Problem requirements:
Output the data that follows, keeping every line identical.

Data for analysis:

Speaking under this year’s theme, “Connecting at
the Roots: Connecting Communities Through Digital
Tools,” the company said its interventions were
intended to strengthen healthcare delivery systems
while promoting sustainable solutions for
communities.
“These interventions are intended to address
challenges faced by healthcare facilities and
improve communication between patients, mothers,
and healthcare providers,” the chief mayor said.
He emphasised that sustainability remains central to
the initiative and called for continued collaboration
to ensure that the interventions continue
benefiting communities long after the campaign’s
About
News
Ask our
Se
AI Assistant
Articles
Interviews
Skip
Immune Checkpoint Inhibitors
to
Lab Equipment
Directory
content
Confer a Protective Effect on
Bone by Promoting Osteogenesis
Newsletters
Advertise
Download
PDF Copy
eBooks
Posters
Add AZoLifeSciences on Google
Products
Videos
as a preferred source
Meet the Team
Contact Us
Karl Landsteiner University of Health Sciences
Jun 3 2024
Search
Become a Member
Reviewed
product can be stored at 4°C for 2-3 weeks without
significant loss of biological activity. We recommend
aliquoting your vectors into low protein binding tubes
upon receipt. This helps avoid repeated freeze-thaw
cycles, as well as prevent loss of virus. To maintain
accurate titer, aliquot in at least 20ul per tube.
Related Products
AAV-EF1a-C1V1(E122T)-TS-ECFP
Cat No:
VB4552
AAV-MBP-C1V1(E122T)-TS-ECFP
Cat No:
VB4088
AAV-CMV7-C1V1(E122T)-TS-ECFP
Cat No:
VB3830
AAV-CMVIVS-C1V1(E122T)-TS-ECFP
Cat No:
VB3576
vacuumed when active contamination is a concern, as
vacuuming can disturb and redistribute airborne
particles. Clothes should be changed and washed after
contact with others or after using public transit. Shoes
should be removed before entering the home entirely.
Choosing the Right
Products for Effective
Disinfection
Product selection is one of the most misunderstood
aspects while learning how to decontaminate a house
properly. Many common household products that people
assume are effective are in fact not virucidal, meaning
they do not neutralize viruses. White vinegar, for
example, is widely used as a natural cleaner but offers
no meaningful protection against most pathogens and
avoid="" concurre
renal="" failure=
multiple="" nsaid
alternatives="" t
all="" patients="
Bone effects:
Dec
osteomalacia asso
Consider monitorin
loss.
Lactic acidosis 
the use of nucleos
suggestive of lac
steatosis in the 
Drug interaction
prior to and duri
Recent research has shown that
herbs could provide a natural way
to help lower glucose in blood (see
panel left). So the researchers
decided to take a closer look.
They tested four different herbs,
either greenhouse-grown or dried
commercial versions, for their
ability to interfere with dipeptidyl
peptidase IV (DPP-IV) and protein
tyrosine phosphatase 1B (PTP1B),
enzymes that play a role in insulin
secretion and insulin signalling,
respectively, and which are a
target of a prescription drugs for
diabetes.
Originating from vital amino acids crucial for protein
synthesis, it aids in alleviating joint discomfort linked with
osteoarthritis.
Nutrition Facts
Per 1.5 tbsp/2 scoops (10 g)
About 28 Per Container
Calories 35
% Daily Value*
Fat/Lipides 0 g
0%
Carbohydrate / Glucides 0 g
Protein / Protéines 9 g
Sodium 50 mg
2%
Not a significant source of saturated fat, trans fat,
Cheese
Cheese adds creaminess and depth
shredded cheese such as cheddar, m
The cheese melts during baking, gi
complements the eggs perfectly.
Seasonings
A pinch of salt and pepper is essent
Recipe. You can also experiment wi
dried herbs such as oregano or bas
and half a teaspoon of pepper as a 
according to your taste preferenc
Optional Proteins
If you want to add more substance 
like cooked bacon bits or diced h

Output for this task:
Speaking under this year’s theme, “Connecting at
the Roots: Connecting Communities Through Digital
Tools,” the company said its interventions were
intended to strengthen healthcare delivery systems
while promoting sustainable solutions for
communities.
“These interventions are intended to address
challenges faced by healthcare facilities and
improve communication between patients, mothers,
and healthcare providers,” the chief mayor said.
He emphasised that sustainability remains central to
the initiative and called for continued collaboration
to ensure that the interventions continue
benefiting communities long after the campaign’s
About
News
Ask our
Se
AI Assistant
Articles
Interviews
Skip
Immune Checkpoint Inhibitors
to
Lab Equipment
Directory
content
Confer a Protective Effect on
Bone by Promoting Osteogenesis
Newsletters
Advertise
Download
PDF Copy
eBooks
Posters
Add AZoLifeSciences on Google
Products
Videos
as a preferred source
Meet the Team
Contact Us
Karl Landsteiner University of Health Sciences
Jun 3 2024
Search
Become a Member
Reviewed
product can be stored at 4°C for 2-3 weeks without
significant loss of biological activity. We recommend
aliquoting your vectors into low protein binding tubes
upon receipt. This helps avoid repeated freeze-thaw
cycles, as well as prevent loss of virus. To maintain
accurate titer, aliquot in at least 20ul per tube.
Related Products
AAV-EF1a-C1V1(E122T)-TS-ECFP
Cat No:
VB4552
AAV-MBP-C1V1(E122T)-TS-ECFP
Cat No:
VB4088
AAV-CMV7-C1V1(E122T)-TS-ECFP
Cat No:
VB3830
AAV-CMVIVS-C1V1(E122T)-TS-ECFP
Cat No:
VB3576
vacuumed when active contamination is a concern, as
vacuuming can disturb and redistribute airborne
particles. Clothes should be changed and washed after
contact with others or after using public transit. Shoes
should be removed before entering the home entirely.
Choosing the Right
Products for Effective
Disinfection
Product selection is one of the most misunderstood
aspects while learning how to decontaminate a house
properly. Many common household products that people
assume are effective are in fact not virucidal, meaning
they do not neutralize viruses. White vinegar, for
example, is widely used as a natural cleaner but offers
no meaningful protection against most pathogens and
avoid="" concurre
renal="" failure=
multiple="" nsaid
alternatives="" t
all="" patients="
Bone effects:
Dec
osteomalacia asso
Consider monitorin
loss.
Lactic acidosis 
the use of nucleos
suggestive of lac
steatosis in the 
Drug interaction
prior to and duri
Recent research has shown that
herbs could provide a natural way
to help lower glucose in blood (see
panel left). So the researchers
decided to take a closer look.
They tested four different herbs,
either greenhouse-grown or dried
commercial versions, for their
ability to interfere with dipeptidyl
peptidase IV (DPP-IV) and protein
tyrosine phosphatase 1B (PTP1B),
enzymes that play a role in insulin
secretion and insulin signalling,
respectively, and which are a
target of a prescription drugs for
diabetes.
Originating from vital amino acids crucial for protein
synthesis, it aids in alleviating joint discomfort linked with
osteoarthritis.
Nutrition Facts
Per 1.5 tbsp/2 scoops (10 g)
About 28 Per Container
Calories 35
% Daily Value*
Fat/Lipides 0 g
0%
Carbohydrate / Glucides 0 g
Protein / Protéines 9 g
Sodium 50 mg
2%
Not a significant source of saturated fat, trans fat,
Cheese
Cheese adds creaminess and depth
shredded cheese such as cheddar, m
The cheese melts during baking, gi
complements the eggs perfectly.
Seasonings
A pinch of salt and pepper is essent
Recipe. You can also experiment wi
dried herbs such as oregano or bas
and half a teaspoon of pepper as a 
according to your taste preferenc
Optional Proteins
If you want to add more substance 
like cooked bacon bits or diced h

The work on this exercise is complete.